It's about Guy (Frank Whaley), a film school graduate who's got his foot in the industry door as an assistant to senior executive Buddy Ackerman (Kevin Spacey). Spacey makes mountains of money and ritually humiliates Whaley. It's debatable which one he takes the most satisfaction in. His glee is palpable in some crisply demeaning insults - "My bath mat means more to me than you do," he blurts. Their relationship is warped, but strangely warm. "You could have walked out whenever you wanted," he tells Guy later when the tables have been turned and the slave has bound his master to a chair, inflicting bizarrely appropriate tortures on him (like paper-cuts, the curse of the office junior). It's a classic sado-masochistic relationship, born out by the kink in the climax, which finds Guy revealing an unexpected loyalty to the man who has crushed his spirit.
Swimming with Sharks is the worst kind of whinge, and after 100 minutes of its damned self-righteousness, you know how Guy feels (only it's the snooty writer-director George Huang who should be tied to a chair and tortured). Movie nerds and withered old critics will adore it, because of the scene where Whaley despairs of his pals, who only know Shelley Winters from The Poseidon Adventure. The joke negates itself, and incriminates Huang; doesn't he have a life outside the movies, you wonder?
Clearly not. His characters are ciphers, except for Benicio del Toro, who has a dapper cameo as Whaley's predecessor; and Spacey, who triumphs because he wields sarcasm the way other people wield machetes. Oh, and because he's the finest, most vibrant American actor around. The role isn't worthy of him - he has no room for manoeuvre - but he lends Buddy a complexity that isn't in the screenplay. With his iron will and perishing wit, Spacey always retains the upper hand, even when he's covered in purple sores and tabasco sauce.

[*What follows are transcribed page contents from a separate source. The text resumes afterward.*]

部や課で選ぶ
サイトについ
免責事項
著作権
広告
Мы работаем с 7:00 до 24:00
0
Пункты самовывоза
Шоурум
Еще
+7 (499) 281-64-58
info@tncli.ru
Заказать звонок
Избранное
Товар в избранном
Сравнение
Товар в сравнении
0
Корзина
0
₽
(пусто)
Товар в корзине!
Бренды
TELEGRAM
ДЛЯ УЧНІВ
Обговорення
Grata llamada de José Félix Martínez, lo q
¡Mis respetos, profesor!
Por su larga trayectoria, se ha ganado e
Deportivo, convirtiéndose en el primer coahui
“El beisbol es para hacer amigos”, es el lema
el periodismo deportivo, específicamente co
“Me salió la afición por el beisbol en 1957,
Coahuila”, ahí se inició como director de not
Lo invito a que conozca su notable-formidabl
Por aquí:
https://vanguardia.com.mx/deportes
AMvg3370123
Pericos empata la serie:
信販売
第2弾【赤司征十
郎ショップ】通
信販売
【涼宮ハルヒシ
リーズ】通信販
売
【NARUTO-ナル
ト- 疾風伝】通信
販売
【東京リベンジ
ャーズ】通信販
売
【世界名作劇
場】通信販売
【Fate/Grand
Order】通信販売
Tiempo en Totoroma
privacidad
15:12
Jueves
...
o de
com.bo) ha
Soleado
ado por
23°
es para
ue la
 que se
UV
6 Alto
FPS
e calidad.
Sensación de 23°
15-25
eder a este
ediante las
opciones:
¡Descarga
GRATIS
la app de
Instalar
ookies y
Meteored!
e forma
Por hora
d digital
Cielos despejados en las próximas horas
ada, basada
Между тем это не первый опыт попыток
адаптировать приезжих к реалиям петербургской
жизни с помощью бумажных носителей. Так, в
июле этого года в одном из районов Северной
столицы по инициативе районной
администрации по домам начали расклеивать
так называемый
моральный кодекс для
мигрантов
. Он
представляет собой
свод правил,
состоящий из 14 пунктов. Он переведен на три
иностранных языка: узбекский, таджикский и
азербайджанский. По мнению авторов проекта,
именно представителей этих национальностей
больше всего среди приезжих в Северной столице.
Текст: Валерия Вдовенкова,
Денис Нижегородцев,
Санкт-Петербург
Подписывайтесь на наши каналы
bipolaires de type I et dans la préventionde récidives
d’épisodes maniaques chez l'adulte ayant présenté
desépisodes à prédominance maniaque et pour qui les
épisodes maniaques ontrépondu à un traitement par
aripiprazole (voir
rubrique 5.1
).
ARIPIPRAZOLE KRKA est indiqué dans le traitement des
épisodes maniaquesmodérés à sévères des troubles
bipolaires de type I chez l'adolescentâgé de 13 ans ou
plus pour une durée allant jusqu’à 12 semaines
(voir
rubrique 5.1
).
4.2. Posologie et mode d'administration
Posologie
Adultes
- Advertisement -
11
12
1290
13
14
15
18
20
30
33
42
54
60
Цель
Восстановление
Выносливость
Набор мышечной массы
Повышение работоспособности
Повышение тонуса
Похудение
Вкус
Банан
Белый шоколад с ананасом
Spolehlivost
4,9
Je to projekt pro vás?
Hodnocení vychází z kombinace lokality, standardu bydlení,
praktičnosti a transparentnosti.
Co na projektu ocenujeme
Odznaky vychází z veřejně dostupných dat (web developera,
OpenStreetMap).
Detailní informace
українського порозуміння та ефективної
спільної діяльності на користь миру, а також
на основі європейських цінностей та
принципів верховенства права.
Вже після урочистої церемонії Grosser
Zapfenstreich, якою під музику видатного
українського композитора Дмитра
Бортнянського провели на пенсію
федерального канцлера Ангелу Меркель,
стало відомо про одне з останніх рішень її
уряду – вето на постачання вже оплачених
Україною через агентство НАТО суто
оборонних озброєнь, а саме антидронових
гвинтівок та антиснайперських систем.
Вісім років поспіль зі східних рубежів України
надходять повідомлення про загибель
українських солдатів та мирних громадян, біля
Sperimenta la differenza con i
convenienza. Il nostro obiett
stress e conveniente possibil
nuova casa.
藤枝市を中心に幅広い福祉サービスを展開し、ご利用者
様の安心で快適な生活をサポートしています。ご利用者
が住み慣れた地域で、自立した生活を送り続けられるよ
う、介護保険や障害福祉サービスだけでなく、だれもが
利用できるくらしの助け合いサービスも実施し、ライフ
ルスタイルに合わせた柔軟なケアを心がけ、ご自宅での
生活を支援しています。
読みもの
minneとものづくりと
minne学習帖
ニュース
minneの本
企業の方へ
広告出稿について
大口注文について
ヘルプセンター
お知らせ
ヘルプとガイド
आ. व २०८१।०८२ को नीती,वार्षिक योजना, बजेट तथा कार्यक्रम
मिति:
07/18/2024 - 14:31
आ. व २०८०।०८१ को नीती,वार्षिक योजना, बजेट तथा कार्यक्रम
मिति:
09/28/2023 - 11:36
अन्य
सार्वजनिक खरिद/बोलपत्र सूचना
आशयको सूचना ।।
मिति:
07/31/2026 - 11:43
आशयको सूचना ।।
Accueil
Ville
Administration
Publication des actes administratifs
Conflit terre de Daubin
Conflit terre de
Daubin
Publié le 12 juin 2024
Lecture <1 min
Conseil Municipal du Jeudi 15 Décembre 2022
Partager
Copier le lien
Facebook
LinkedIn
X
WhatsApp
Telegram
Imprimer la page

The film fails on every technical level, too. No wonder Huang is so miffed at Hollywood - until he brushes up on pacing a picture, and composing and blocking scenes, and sustaining suspense, he'll be lucky not to spend the rest of his days parking cars there. And rightly so - his elitist attitude is contemptible. He establishes a spurious battle between independent cinema and Hollywood, wherein only one can be victorious. That's a terribly naive attitude. Hollywood is perfectly capable of producing masterpieces - ET, say, or The Godfather Part II, or Speed. Equally, the independent sector is not above botch jobs - like a certain Swimming with Sharks, for instance.
But not Nadja, an arch black-and-white comedy about vampires in New York (imagine Dracula re-written by Tama Janowitz). Elina Lowensohn and Jared Harris play vampire twins who get the frighteners put on them when Dr Van Helsing (Peter Fonda) hammers a stake into their father's heart. The writer-director Michael Almereyda treats vampirism the way Terry Gilliam approaches time-travel in the forthcoming Twelve Monkeys: as a metaphor for 20th-century chaos and malaise. It works, too - even at its most metaphysical, it remains dryly funny, and the pixelvision sections (shot on a foggy Fisher Price toy camera) are hallucinatory. Artery-licking good.
Just time to direct you to the pristine new print of the cruel and cunning North by Northwest. Cary Grant gets hounded by a crop-dusting plane ("dustin' where there ain't no crops"), Eva Marie Saint turns lighting a match into an act of thrilling sensuality, and Hitchcock is on his most wicked behaviour.